TASK GOAL
Retype the passage of the forum post on integrating arcsin x times arccos x from "let arcsinx = t" to "arcsinx = arccosx)".

READING PASSAGE

Integrate( arcsinx arccos x)?

Hello,

∫ arcsinx arccosx dx =

let's consider that arccosx = (π/2) - arcsinx

(proof:

let arcsinx = t → sin t = x → (by the co-function identity sin t = cos[(π/2) - t]) → cos[(π/2) - t] = x;

if cos[(π/2) - t] = x, then (π/2) - t = arccosx → (substituting back arcsinx for t) → (π/2) - arcsinx = arccosx)

[Data extracted from a collection]
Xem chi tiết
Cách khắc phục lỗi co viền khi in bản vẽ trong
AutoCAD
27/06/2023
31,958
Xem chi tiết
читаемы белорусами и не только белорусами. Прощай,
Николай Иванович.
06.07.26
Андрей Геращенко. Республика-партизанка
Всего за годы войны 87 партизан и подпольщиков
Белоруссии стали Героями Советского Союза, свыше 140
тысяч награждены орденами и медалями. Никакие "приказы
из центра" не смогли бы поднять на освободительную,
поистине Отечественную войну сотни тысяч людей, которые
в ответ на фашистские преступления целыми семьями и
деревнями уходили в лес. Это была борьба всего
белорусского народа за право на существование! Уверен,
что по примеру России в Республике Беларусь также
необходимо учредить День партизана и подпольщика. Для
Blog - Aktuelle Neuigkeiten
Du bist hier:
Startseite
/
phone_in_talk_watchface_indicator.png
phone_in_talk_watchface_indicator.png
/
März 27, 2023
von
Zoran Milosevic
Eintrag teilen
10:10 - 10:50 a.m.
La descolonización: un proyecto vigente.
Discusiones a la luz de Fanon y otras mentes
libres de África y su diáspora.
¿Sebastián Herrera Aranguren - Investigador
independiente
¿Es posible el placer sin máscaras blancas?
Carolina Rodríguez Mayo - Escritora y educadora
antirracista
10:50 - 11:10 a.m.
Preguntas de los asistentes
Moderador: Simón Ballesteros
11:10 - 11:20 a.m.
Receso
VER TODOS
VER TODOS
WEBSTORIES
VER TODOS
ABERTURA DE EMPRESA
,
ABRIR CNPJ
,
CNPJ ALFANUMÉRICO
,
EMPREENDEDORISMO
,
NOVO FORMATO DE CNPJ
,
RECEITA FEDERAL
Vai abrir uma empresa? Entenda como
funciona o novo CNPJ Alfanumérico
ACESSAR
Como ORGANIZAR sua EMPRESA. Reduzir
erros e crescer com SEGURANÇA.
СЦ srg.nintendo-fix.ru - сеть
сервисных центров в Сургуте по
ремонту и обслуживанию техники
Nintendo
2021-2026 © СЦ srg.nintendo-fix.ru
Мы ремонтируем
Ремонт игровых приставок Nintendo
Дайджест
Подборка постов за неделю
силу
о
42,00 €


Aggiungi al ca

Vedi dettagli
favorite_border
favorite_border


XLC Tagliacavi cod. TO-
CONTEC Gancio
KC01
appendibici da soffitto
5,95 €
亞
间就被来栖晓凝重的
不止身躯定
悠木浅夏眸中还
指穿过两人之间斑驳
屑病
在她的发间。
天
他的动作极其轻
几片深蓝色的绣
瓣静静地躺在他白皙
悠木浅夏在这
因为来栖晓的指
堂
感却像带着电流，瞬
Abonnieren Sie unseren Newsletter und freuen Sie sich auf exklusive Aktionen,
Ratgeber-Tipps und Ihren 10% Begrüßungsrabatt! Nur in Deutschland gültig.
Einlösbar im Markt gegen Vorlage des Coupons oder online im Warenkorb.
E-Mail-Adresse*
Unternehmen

FINAL ANSWER
let arcsinx = t → sin t = x → (by the co-function identity sin t = cos[(π/2) - t]) → cos[(π/2) - t] = x;

if cos[(π/2) - t] = x, then (π/2) - t = arccosx → (substituting back arcsinx for t) → (π/2) - arcsinx = arccosx)